> INFORMATION SHOWN
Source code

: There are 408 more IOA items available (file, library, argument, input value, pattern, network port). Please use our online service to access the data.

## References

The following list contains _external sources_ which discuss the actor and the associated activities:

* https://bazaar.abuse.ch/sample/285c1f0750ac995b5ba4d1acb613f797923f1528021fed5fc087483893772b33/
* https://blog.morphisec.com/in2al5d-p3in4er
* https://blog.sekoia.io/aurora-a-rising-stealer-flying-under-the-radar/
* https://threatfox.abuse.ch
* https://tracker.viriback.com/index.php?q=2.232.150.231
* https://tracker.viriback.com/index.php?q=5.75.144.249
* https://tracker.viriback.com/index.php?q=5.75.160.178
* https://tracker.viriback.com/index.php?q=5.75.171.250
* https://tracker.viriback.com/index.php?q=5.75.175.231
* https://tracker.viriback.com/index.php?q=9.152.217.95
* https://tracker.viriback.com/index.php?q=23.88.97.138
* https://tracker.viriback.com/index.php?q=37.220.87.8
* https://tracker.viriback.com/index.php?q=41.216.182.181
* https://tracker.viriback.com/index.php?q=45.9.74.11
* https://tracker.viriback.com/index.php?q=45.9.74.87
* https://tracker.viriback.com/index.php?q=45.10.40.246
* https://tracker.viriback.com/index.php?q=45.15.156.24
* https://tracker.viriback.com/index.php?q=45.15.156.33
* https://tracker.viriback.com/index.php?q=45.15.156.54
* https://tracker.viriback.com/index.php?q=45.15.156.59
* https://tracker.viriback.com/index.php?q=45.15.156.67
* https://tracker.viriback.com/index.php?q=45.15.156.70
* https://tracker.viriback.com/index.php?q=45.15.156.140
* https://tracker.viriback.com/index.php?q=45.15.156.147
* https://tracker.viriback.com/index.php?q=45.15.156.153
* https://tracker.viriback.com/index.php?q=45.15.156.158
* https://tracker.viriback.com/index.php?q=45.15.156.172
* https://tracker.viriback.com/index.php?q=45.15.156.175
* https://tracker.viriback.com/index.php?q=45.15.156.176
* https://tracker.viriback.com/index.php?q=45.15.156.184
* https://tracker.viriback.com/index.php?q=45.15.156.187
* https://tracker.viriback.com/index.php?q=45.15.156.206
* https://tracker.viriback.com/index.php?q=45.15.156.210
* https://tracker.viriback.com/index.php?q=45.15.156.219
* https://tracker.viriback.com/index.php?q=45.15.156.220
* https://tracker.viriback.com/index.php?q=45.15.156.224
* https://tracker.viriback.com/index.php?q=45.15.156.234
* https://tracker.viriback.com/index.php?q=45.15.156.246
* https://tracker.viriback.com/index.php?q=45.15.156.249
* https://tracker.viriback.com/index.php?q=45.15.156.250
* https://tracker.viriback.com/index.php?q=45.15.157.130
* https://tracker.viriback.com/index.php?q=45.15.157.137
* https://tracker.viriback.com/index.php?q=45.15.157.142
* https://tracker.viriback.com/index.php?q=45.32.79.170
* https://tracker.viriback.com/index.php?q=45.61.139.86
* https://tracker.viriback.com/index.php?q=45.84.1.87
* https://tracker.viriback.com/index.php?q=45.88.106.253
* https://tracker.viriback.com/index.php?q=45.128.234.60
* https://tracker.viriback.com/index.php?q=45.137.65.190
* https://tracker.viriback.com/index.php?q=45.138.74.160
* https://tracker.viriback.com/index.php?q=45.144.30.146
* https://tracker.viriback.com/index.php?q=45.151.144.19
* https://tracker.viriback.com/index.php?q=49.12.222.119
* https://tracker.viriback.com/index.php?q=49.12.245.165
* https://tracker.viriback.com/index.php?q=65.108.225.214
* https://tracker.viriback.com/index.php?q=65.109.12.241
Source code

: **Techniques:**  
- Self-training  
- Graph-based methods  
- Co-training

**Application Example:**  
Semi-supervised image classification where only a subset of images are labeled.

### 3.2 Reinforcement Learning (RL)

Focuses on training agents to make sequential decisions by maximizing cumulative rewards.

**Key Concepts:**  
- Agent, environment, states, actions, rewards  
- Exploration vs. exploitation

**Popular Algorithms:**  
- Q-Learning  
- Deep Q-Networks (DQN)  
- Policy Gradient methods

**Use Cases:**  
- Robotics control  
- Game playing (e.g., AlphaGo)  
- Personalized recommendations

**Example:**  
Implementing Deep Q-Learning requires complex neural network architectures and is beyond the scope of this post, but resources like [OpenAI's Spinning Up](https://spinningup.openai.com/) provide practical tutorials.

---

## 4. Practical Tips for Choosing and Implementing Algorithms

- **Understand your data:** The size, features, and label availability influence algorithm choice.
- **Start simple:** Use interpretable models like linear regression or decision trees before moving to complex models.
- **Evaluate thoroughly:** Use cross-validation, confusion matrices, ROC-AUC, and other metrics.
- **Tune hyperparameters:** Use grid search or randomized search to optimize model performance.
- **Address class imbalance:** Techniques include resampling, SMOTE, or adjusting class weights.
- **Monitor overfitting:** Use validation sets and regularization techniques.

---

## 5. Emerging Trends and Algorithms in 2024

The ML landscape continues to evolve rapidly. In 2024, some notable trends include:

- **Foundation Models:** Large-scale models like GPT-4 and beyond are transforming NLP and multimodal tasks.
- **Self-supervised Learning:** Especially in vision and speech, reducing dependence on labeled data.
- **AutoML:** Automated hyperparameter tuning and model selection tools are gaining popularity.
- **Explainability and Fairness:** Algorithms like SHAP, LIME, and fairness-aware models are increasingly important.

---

> DESCRIPTION OF THE TASK
Reply with every line of the material above, unaltered.

> RESPONSE TO THIS TASK
Source code

: There are 408 more IOA items available (file, library, argument, input value, pattern, network port). Please use our online service to access the data.

## References

The following list contains _external sources_ which discuss the actor and the associated activities:

* https://bazaar.abuse.ch/sample/285c1f0750ac995b5ba4d1acb613f797923f1528021fed5fc087483893772b33/
* https://blog.morphisec.com/in2al5d-p3in4er
* https://blog.sekoia.io/aurora-a-rising-stealer-flying-under-the-radar/
* https://threatfox.abuse.ch
* https://tracker.viriback.com/index.php?q=2.232.150.231
* https://tracker.viriback.com/index.php?q=5.75.144.249
* https://tracker.viriback.com/index.php?q=5.75.160.178
* https://tracker.viriback.com/index.php?q=5.75.171.250
* https://tracker.viriback.com/index.php?q=5.75.175.231
* https://tracker.viriback.com/index.php?q=9.152.217.95
* https://tracker.viriback.com/index.php?q=23.88.97.138
* https://tracker.viriback.com/index.php?q=37.220.87.8
* https://tracker.viriback.com/index.php?q=41.216.182.181
* https://tracker.viriback.com/index.php?q=45.9.74.11
* https://tracker.viriback.com/index.php?q=45.9.74.87
* https://tracker.viriback.com/index.php?q=45.10.40.246
* https://tracker.viriback.com/index.php?q=45.15.156.24
* https://tracker.viriback.com/index.php?q=45.15.156.33
* https://tracker.viriback.com/index.php?q=45.15.156.54
* https://tracker.viriback.com/index.php?q=45.15.156.59
* https://tracker.viriback.com/index.php?q=45.15.156.67
* https://tracker.viriback.com/index.php?q=45.15.156.70
* https://tracker.viriback.com/index.php?q=45.15.156.140
* https://tracker.viriback.com/index.php?q=45.15.156.147
* https://tracker.viriback.com/index.php?q=45.15.156.153
* https://tracker.viriback.com/index.php?q=45.15.156.158
* https://tracker.viriback.com/index.php?q=45.15.156.172
* https://tracker.viriback.com/index.php?q=45.15.156.175
* https://tracker.viriback.com/index.php?q=45.15.156.176
* https://tracker.viriback.com/index.php?q=45.15.156.184
* https://tracker.viriback.com/index.php?q=45.15.156.187
* https://tracker.viriback.com/index.php?q=45.15.156.206
* https://tracker.viriback.com/index.php?q=45.15.156.210
* https://tracker.viriback.com/index.php?q=45.15.156.219
* https://tracker.viriback.com/index.php?q=45.15.156.220
* https://tracker.viriback.com/index.php?q=45.15.156.224
* https://tracker.viriback.com/index.php?q=45.15.156.234
* https://tracker.viriback.com/index.php?q=45.15.156.246
* https://tracker.viriback.com/index.php?q=45.15.156.249
* https://tracker.viriback.com/index.php?q=45.15.156.250
* https://tracker.viriback.com/index.php?q=45.15.157.130
* https://tracker.viriback.com/index.php?q=45.15.157.137
* https://tracker.viriback.com/index.php?q=45.15.157.142
* https://tracker.viriback.com/index.php?q=45.32.79.170
* https://tracker.viriback.com/index.php?q=45.61.139.86
* https://tracker.viriback.com/index.php?q=45.84.1.87
* https://tracker.viriback.com/index.php?q=45.88.106.253
* https://tracker.viriback.com/index.php?q=45.128.234.60
* https://tracker.viriback.com/index.php?q=45.137.65.190
* https://tracker.viriback.com/index.php?q=45.138.74.160
* https://tracker.viriback.com/index.php?q=45.144.30.146
* https://tracker.viriback.com/index.php?q=45.151.144.19
* https://tracker.viriback.com/index.php?q=49.12.222.119
* https://tracker.viriback.com/index.php?q=49.12.245.165
* https://tracker.viriback.com/index.php?q=65.108.225.214
* https://tracker.viriback.com/index.php?q=65.109.12.241
Source code

: **Techniques:**  
- Self-training  
- Graph-based methods  
- Co-training

**Application Example:**  
Semi-supervised image classification where only a subset of images are labeled.

### 3.2 Reinforcement Learning (RL)

Focuses on training agents to make sequential decisions by maximizing cumulative rewards.

**Key Concepts:**  
- Agent, environment, states, actions, rewards  
- Exploration vs. exploitation

**Popular Algorithms:**  
- Q-Learning  
- Deep Q-Networks (DQN)  
- Policy Gradient methods

**Use Cases:**  
- Robotics control  
- Game playing (e.g., AlphaGo)  
- Personalized recommendations

**Example:**  
Implementing Deep Q-Learning requires complex neural network architectures and is beyond the scope of this post, but resources like [OpenAI's Spinning Up](https://spinningup.openai.com/) provide practical tutorials.

---

## 4. Practical Tips for Choosing and Implementing Algorithms

- **Understand your data:** The size, features, and label availability influence algorithm choice.
- **Start simple:** Use interpretable models like linear regression or decision trees before moving to complex models.
- **Evaluate thoroughly:** Use cross-validation, confusion matrices, ROC-AUC, and other metrics.
- **Tune hyperparameters:** Use grid search or randomized search to optimize model performance.
- **Address class imbalance:** Techniques include resampling, SMOTE, or adjusting class weights.
- **Monitor overfitting:** Use validation sets and regularization techniques.

---

## 5. Emerging Trends and Algorithms in 2024

The ML landscape continues to evolve rapidly. In 2024, some notable trends include:

- **Foundation Models:** Large-scale models like GPT-4 and beyond are transforming NLP and multimodal tasks.
- **Self-supervised Learning:** Especially in vision and speech, reducing dependence on labeled data.
- **AutoML:** Automated hyperparameter tuning and model selection tools are gaining popularity.
- **Explainability and Fairness:** Algorithms like SHAP, LIME, and fairness-aware models are increasingly important.

---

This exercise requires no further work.